Four German health workers admitted to hospital after overdose of COVID

Four German health workers were admitted to hospital on Sunday after receiving the recommended dose of the Pfizer BioNTech coronavirus vaccine five times.

Officials from the district of Vorpommern-Ruegen said the doses were administered on December 27 to eight employees, ranging from 66 to 82 years, in a nursing home in the Hanseatic city of Stralsund.

When the error was discovered, officials sent half of the employees home. However, the other half were sent to the hospital for observation after developing flu-like symptoms.

“I regret the incident. This individual case is due to individual errors,” Stefan Kerth, a district administrator in Vorpommern-Ruegen, said in a statement published on December 28. “I wish all involved that they do not experience any serious side effects.”

District officials quoted an earlier statement from BioNTech as pointing out that large doses were used in the first phase of clinical trials without any serious consequences.

Germany launches Covid-19 vaccinations nationwide BERLIN, GERMANY
Four German health workers have been admitted to hospital after receiving the recommended dose of the Pfizer-BioNTech coronavirus vaccine five times.

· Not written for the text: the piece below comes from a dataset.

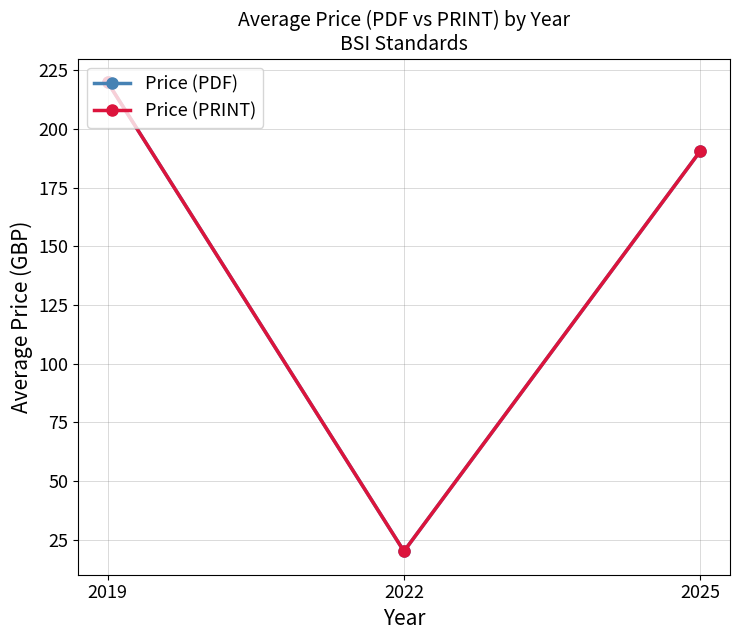

Between 2019 and 2025, which series saw the biggest shift?

Price (PDF)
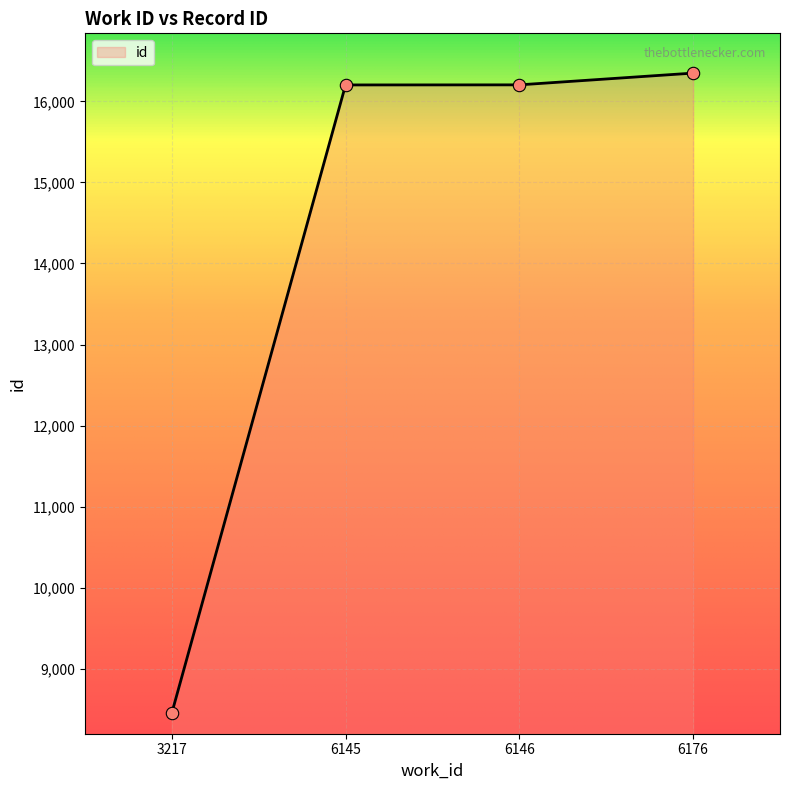

What is the change in value from 3217 to 6145?

+7748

A vaccination center Arena in Berlin is shown above on the first day of the nationwide launch of COVID-19 vaccinations on 27 December 2020
Photo by Omer Messinger / Getty Images

The incident took place only one day in Germany and the vaccination of the European Union (EU).

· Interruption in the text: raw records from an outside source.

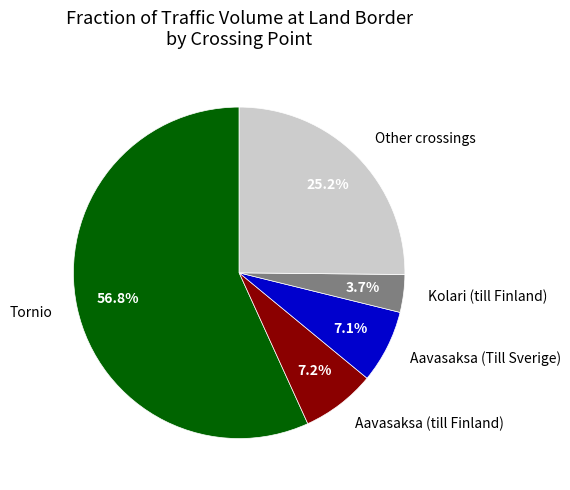

What percentage is the Aavasaksa (Till Sverige) slice, to the nearest percent?

7%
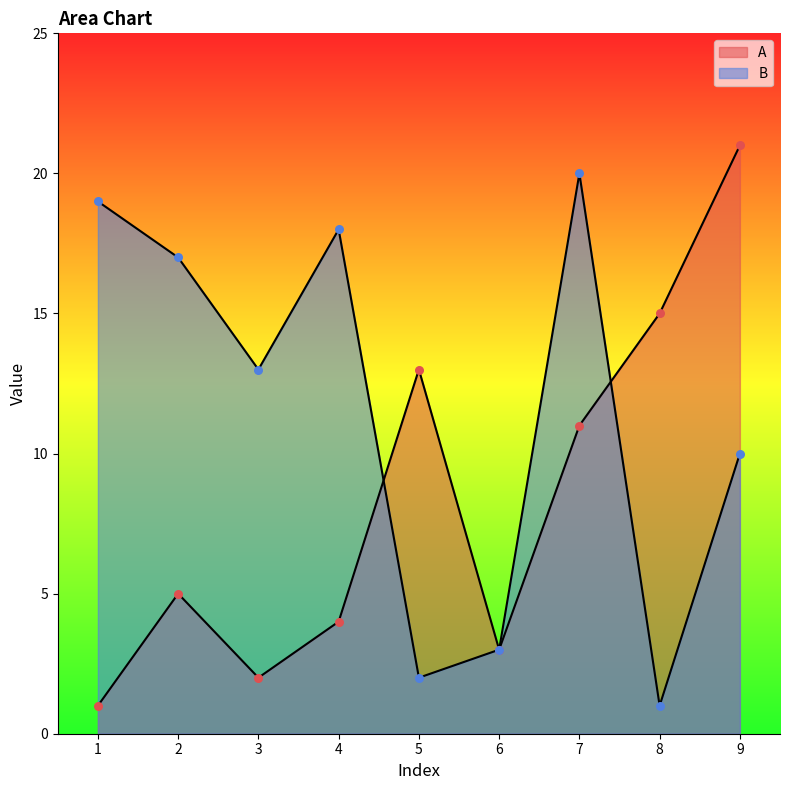

At which category is the sum across all series the highest?

7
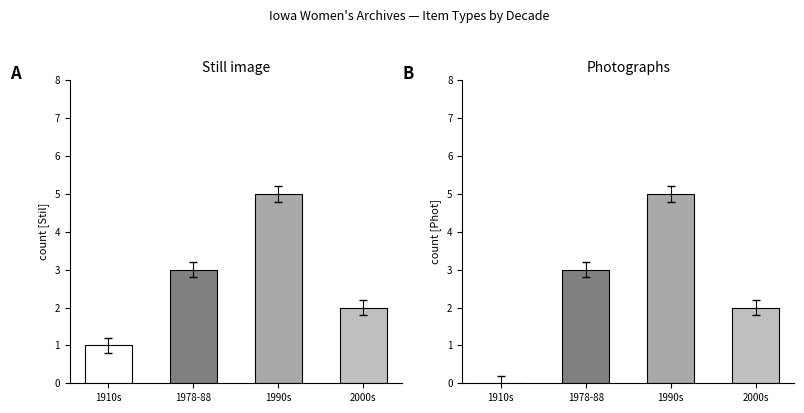

At 1990s, list the series in order from largest to smallest.

Still image, Photographs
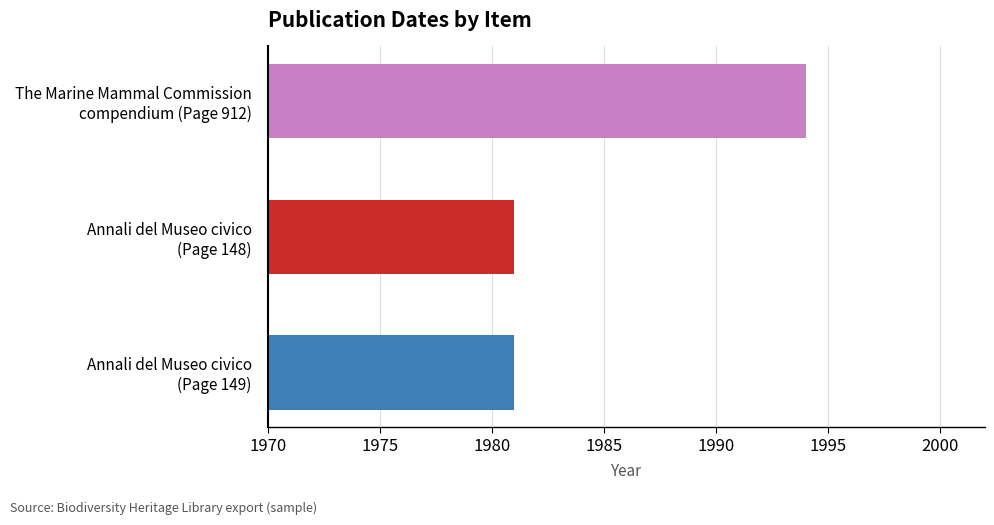

Reading top to bottom, what are all the values shown in this chart?

1994	1981	1981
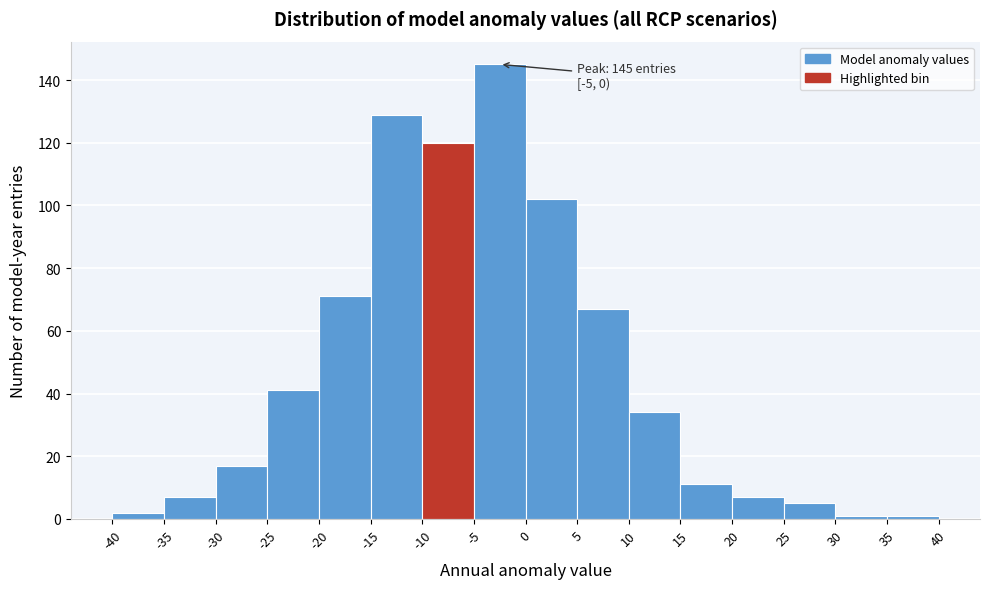

Over which range of the x-axis is the bar tallest?

-5 to 0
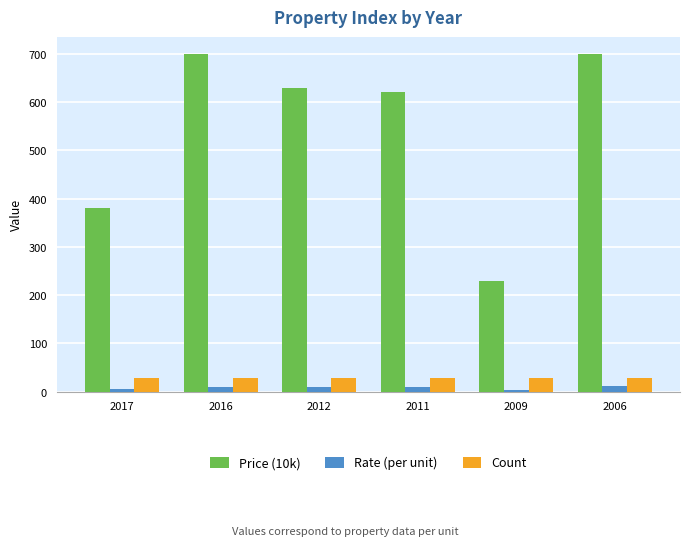

The Price (10k) series shows 230.0 at 2009. True or false?

True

Germany, Hungary and Slovakia began administering vaccines on Saturday after the EU approved the December 21 Pfizer BioNTech coronavirus shots.

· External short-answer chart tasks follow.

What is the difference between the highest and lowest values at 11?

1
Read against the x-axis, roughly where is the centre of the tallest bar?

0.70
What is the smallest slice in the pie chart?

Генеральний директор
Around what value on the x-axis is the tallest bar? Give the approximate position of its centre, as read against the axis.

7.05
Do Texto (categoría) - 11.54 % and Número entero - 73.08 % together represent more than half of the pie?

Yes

However, some German districts refused to use the vaccine doses they received over the weekend due to concerns that the cold conditions for sending the vaccine were interrupted during childbirth.

“When reading the temperature registers contained in the refrigerators, doubts arose about compliance with the cold chain requirements,” the district of Lichtenfels, north of Germany’s largest state, Bavaria, said in a statement to Reuters.

Medical staff reportedly found that the temperature in one of the vaccine’s transport boxes had risen to 15 degrees Celsius (59 degrees Fahrenheit), far exceeding the ideal temperature for the vaccine.

According to the Centers for Disease Control and Prevention (CDC), the Pfizer-BioNTech coronavirus vaccine must be transported at a temperature between -112 degrees and -76 degrees Fahrenheit in a thermal container with dry ice.

Together with the Pfizer-BioNTech vaccine, the EU has contracts with the British-Swedish pharmaceutical giant AstraZeneca and the American company Moderna. The EU expects to vaccinate 6.25 million of its 447.7 million population before the end of the year.

During the pandemic, Germany reported more than 1.6 million cases of COVID-19 and 30,500 deaths on December 28, according to data from John Hopkins University.

Newsweek reached the Vorpommern-Ruegen district office, but did not hear in time for publication.